One of the challenges many older investors encounter when retiring is controlling their cash flow to provide appropriate retirement earnings. Unfortunately, common stock dividends come with no assurances as they can change. Companies are not required to pay them, and companies that do can suspend their dividends anytime as their business requirements dictate. Since there are no guarantees for dividends, is it advisable to rely on them when retiring? The chart below may answer that question.
First, now that companies rarely cut dividends except in extreme economic times such as 2008. And even then, many companies maintained their dividends. We advise to create a varied portfolio of distinct dividend-paying stocks. In case your dividends are coming from a single source, you run the risk of losing what might be a substantial part of your income should the company decide to discontinue their dividend payments (just because you retired from company X and have an allegiance there, it is unwise to have a large portion of your retirement portfolio in one stock). Retiring with a varied portfolio, your normal dividend income stream could carry on, buffered by the on-going payments of the other shares in your portfolio. Although diversification doesn't guarantee against the risk of loss in a decreasing market, it could help to minimize the market unpredictability risk of your general portfolio.
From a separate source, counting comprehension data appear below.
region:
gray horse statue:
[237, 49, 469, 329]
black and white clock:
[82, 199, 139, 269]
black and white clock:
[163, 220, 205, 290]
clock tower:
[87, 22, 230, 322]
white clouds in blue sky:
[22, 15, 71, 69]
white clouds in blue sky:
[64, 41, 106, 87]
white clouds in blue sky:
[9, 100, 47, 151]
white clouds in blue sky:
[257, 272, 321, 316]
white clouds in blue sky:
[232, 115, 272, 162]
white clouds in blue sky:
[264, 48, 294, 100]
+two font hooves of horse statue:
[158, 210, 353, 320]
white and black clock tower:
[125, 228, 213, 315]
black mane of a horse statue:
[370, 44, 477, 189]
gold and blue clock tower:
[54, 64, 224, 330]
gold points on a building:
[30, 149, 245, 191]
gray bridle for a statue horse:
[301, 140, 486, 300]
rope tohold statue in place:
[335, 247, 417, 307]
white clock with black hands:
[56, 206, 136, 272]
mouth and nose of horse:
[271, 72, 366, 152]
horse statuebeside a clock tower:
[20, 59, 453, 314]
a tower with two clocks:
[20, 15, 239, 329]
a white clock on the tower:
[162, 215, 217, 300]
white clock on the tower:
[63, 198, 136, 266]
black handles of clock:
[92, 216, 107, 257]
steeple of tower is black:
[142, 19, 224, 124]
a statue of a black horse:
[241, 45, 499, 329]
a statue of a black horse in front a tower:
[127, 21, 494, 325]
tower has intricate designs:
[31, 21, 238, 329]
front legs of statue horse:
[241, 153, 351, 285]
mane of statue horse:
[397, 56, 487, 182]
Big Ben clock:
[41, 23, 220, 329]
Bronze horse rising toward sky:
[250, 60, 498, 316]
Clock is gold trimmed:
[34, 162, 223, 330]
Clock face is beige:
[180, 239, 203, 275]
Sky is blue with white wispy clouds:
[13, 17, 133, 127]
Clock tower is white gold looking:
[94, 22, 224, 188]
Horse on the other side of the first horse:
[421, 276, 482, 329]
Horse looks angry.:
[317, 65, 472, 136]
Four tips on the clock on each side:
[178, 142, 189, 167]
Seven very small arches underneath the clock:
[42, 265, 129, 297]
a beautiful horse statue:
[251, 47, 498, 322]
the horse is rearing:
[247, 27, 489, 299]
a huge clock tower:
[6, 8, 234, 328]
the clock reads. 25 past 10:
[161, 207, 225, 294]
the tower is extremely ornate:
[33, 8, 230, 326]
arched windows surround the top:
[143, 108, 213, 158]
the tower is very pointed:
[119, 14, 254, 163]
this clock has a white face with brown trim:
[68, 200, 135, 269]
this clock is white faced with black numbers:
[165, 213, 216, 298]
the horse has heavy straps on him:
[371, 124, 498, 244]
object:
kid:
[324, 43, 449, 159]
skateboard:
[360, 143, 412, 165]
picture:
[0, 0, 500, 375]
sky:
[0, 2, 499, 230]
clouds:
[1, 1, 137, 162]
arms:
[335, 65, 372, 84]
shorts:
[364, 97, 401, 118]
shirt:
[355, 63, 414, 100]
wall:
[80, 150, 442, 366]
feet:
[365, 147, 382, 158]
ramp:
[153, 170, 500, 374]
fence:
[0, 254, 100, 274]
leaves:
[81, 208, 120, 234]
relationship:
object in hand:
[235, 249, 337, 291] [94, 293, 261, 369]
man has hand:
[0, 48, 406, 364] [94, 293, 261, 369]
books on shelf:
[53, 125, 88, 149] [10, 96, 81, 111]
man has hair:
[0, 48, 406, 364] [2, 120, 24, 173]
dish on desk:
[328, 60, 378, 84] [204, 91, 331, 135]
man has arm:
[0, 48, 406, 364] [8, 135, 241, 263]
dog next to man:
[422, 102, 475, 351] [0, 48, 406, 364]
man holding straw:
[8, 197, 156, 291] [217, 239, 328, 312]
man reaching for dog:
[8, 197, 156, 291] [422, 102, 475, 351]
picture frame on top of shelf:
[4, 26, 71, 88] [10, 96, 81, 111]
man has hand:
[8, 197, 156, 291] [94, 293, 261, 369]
Second, when retiring and building your dividend-income portfolio, look for high-quality companies in market sectors that have historically paid out a steady stream of dividends to shareholders. Avoid economically sensitive stocks like airlines and opt for supermarkets and personal care items. Discovering these shares is not difficult and there are some good places to start. Businesses in stable industries or in highly-regulated markets including electric utilities are typically great candidates to have in a retirement dividend-income portfolio. These businesses usually encounter less risks to their business and less disruptions of their cash flow, which makes it more unlikely that they would have to discontinue dividend payments.
Another method to invest for dividends when retiring is to choose a dividend income fund. A dividend income fund provides diversification in a mutual fund. Plus, a fund offers the experience of the expert team of financial analysts and portfolio managers who does the research and chooses the stocks on your behalf. Take note, however, that stocks and mutual funds are investments that entail market risk, and investment return and principal value will vary so that upon redemption an investor's shares might be worth much more or less than the initial worth.
In light of the dangers of possessing stocks of any type, when retiring, dividend-paying shares are the least risky to own because they tend to fluctuate much less than pure growth stocks. The say that the 'proof is in the pudding' so we have provided a chart to show the results of the theoretical investor retiring with a basket of the S&P 500 stocks. As you can see, their retirement income would have risen quite regularly over almost 4 decades and done a lot better than parking money at the bank.